Of course, there are challenges for both Irish and immigrant families, and there is much work to be done to ensure that this City and County can respond adequately to the needs of all who live here. 

This strategy is a process, part of an ongoing effort, and indeed it seeks to complement the national Migrant Integration Strategy. It is encouraging to see such a proactive approach on the part of Limerick.   Local Authorities, and indeed local organisations, are after all at the coal-face of integration – they have the great responsibility of working together to fulfil the aim of a society where all are accepted and can flourish, unhindered by prejudice.

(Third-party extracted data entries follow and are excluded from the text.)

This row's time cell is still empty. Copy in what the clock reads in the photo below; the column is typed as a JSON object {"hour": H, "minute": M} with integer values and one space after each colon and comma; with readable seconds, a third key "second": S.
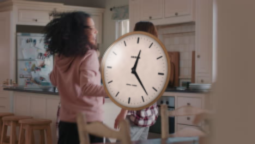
{"hour": 12, "minute": 23}
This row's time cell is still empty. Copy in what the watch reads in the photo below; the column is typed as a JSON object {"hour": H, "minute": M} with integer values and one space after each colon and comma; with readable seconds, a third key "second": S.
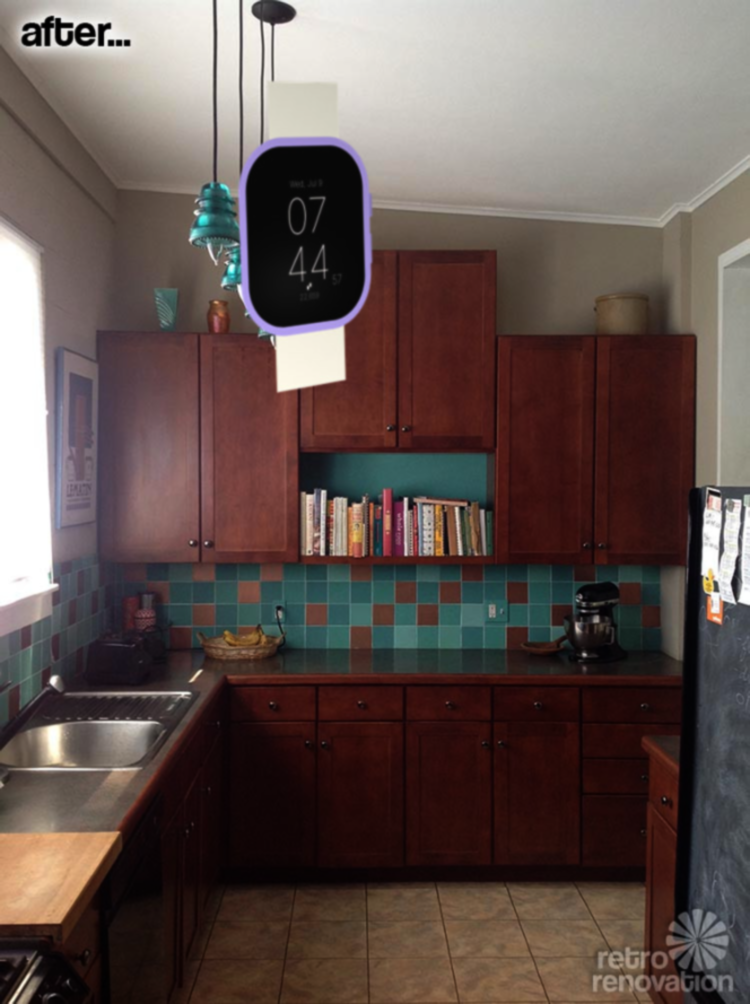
{"hour": 7, "minute": 44}
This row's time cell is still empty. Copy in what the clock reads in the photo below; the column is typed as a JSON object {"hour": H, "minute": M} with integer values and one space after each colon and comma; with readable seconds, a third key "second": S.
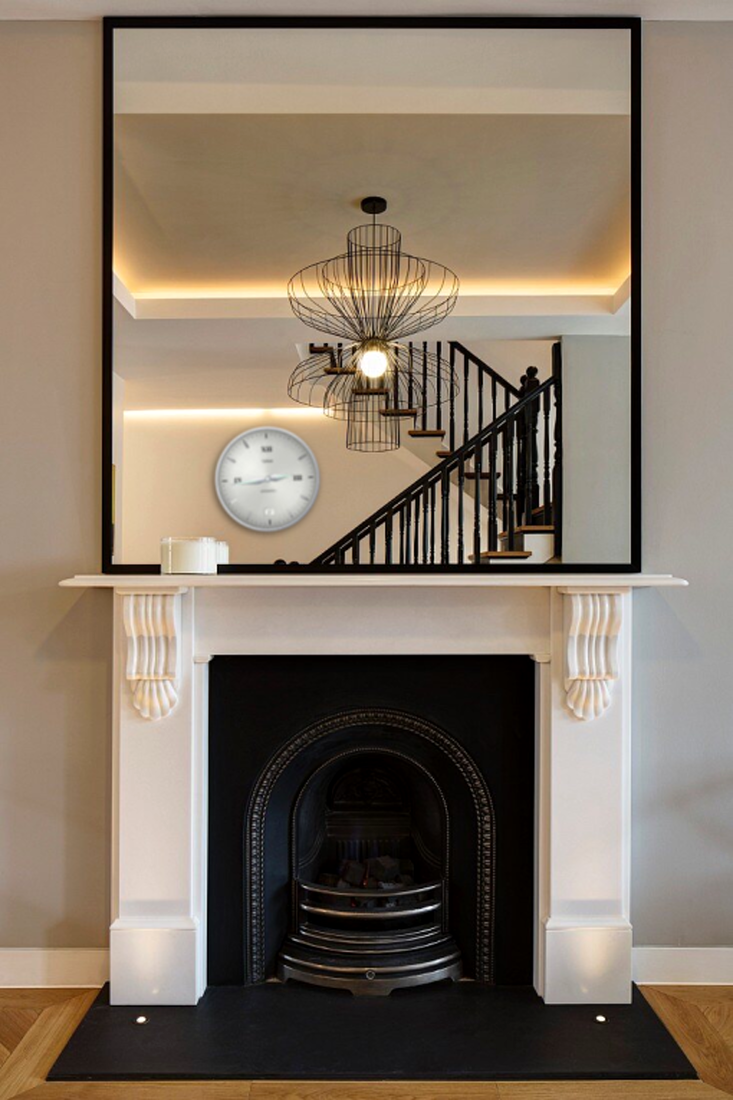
{"hour": 2, "minute": 44}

Inherent in a successful response to inward migration to our country is the need to emphasise, at all times, our shared humanity. Regardless of where we are born, each of us is motivated by hopes, fears and aspirations that share similarities in the fears and insecurities that have to be transcended. In responding to immigration, there can be a tendency, and we must be aware of and correct as necessary, such crude simplifications and generalisations, that might obscure the essential humanity that is involved in understanding the needs of our new neighbours, colleagues and friends. 

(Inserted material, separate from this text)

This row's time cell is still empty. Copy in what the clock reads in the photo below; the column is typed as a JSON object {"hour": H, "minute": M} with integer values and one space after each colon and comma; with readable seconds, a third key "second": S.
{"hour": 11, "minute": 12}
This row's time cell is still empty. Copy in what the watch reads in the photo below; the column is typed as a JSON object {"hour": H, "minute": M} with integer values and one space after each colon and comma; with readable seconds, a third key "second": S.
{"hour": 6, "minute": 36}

We need to be prepared to cast our memory back to our own ancestors and relatives – to how they were treated on arrival in their new homes. In doing so, we should be able to reconsider our own approaches, so that we do not make the same mistakes that were made elsewhere. 

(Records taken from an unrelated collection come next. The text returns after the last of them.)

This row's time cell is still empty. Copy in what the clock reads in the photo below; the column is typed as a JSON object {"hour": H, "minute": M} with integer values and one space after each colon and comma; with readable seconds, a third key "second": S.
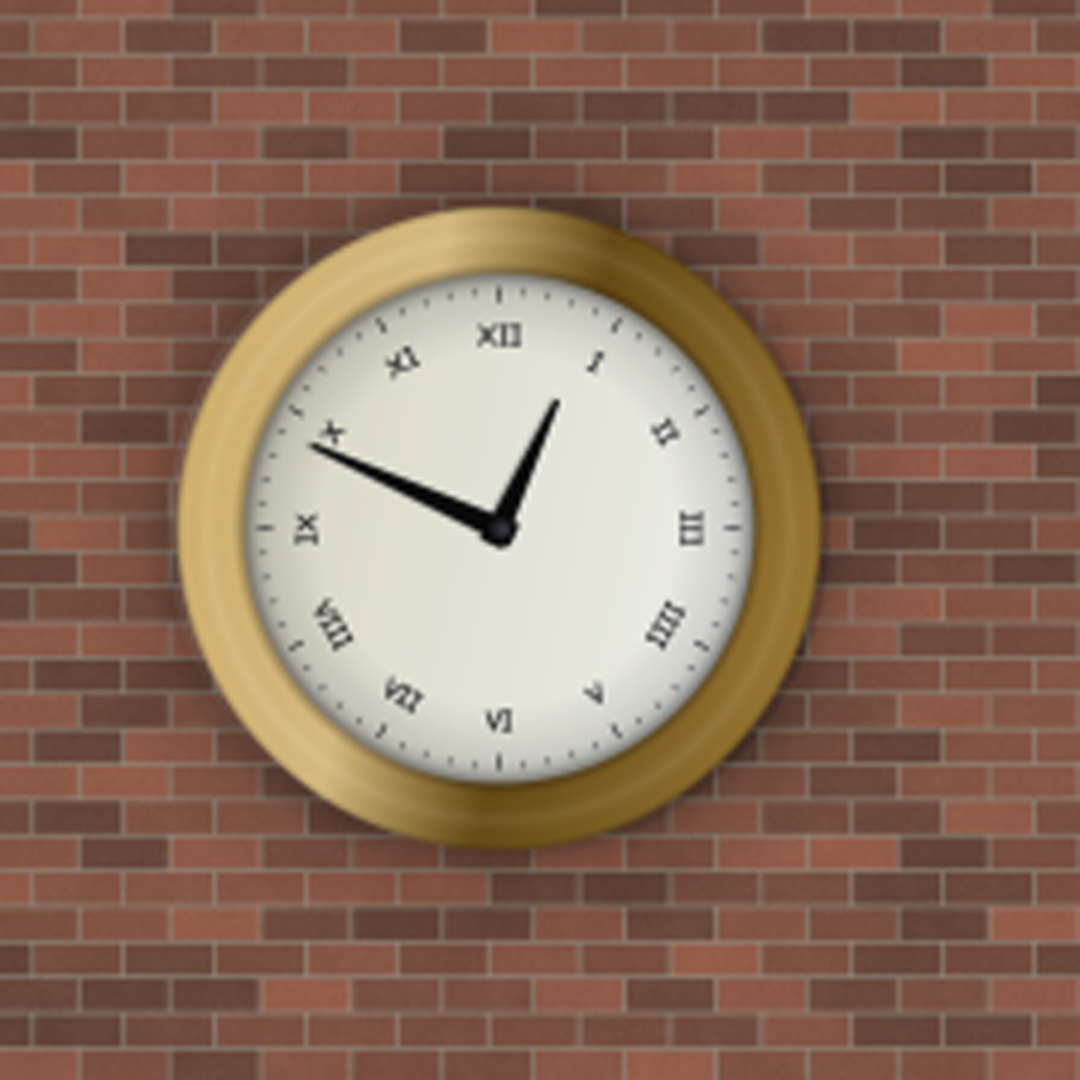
{"hour": 12, "minute": 49}
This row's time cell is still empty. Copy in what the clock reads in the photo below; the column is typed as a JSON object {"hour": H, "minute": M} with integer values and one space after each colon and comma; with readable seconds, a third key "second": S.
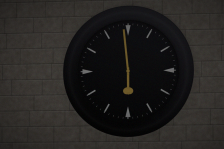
{"hour": 5, "minute": 59}
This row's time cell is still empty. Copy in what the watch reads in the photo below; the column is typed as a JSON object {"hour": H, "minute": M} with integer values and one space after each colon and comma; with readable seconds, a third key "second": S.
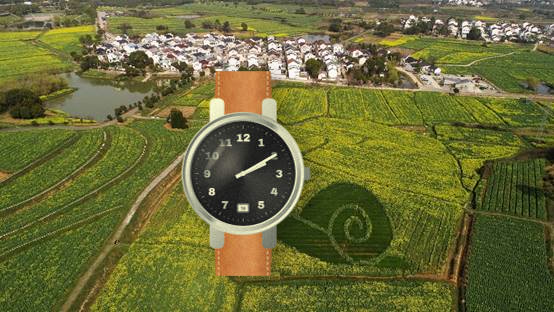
{"hour": 2, "minute": 10}
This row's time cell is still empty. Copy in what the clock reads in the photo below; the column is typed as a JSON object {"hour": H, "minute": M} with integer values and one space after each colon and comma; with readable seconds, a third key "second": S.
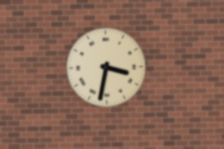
{"hour": 3, "minute": 32}
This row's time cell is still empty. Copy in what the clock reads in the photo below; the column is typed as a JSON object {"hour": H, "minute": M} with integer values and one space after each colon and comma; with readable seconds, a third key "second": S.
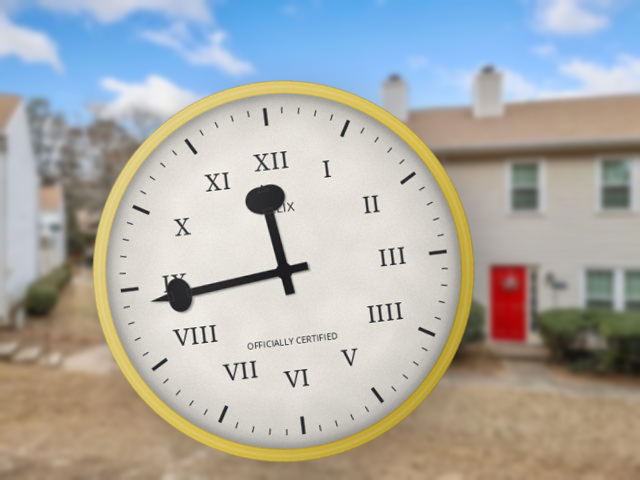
{"hour": 11, "minute": 44}
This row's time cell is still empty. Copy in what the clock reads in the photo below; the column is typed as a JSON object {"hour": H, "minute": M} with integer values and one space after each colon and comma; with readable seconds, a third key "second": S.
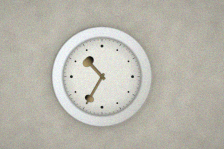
{"hour": 10, "minute": 35}
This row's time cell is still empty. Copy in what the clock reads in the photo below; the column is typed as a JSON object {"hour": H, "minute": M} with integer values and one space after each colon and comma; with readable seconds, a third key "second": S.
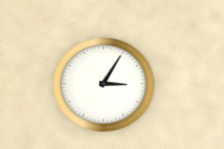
{"hour": 3, "minute": 5}
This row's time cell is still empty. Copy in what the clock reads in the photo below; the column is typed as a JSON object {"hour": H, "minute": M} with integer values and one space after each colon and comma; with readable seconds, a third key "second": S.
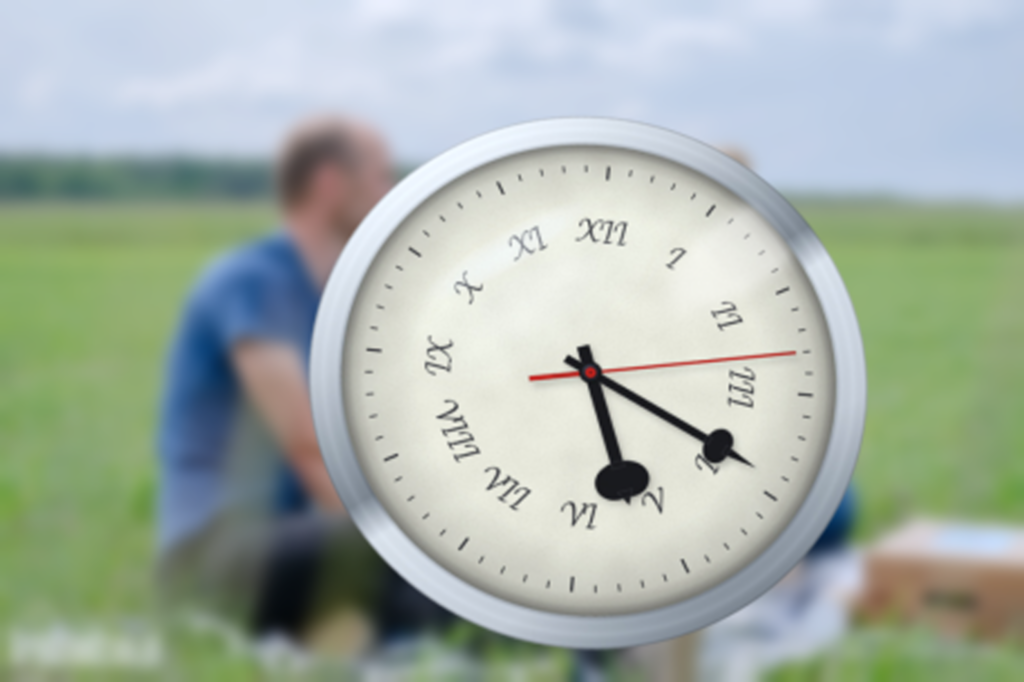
{"hour": 5, "minute": 19, "second": 13}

The stories of the Wild Geese, the exodus during and after the Famine and the more recent periods of emigration give us a perspective of what it means to leave one’s land or to see one’s family leaving. But they also demonstrate the valuable contribution that migrants make to their new homes at the point of destination.

I now turn to our newest citizens of Limerick. Your contribution to this city and county can be measured in many quantifiable ways – population, economy and labour market… But what cannot be measured is the less tangible but no less important, contribution that you make to the cultural and social development of Limerick. You have brought with you a wealth of culture and heritage that will enrich this city and county and will contribute to its vibrancy for many years to come.

Is mór an phléisiúir dom an deis a fháil ateagmháil a dhéanamh leis an cathair mór seo. Is deis iontach atá ann dom na hiarrachtaí atá á dhéanamh ag Comhairle Cathrach agus Contae Luimnigh fáiltiú roimh agus dul i lánpháirtíocht le himircigh. Is mian liom, thar ceann an uile duine anseo inniu, mo bhuíochas a ghabháil leis an Chomhairle as aird a dhíriú ar na mórcheisteanna seo.

[It has been a pleasure for me today to be able to reconnect with this great city. This is a wonderful opportunity for me to see, at first-hand, the efforts that Limerick City and County Council is making to welcome and integrate migrants. On behalf of all of us here today, I thank the Council for its continued focus on these issues.]

I would also like to take the opportunity here today to thank all the staff and volunteers of these organisations for their dedication - it is greatly appreciated. 

A strategy is only as strong as those it can draw together. Integration is a two-way process, with efforts required from all communities to ensure its success and realise its benefits. Each of us here today has a role to play in ensuring the success of this strategy.  To the members of the migrant community here today, it is my sincere hope that Limerick is for you, as it was for me, home. I hope that in the years to come we will see you and your families flourishing alongside your neighbours.  

To those here from the Irish community, I hope that together we can embrace our new-found neighbours with the most generous of Irish hospitality. We must truly live up to our reputation as the island of a thousand welcomes. A welcome has no cost, yet a welcome has boundless value to those who are in need of it. 

I would like to express my thanks once again to all those who have invited and welcomed me here today and I wish you all the best of luck in continuing this important work. 

My fellow “citizens of Limerick”, I thank you.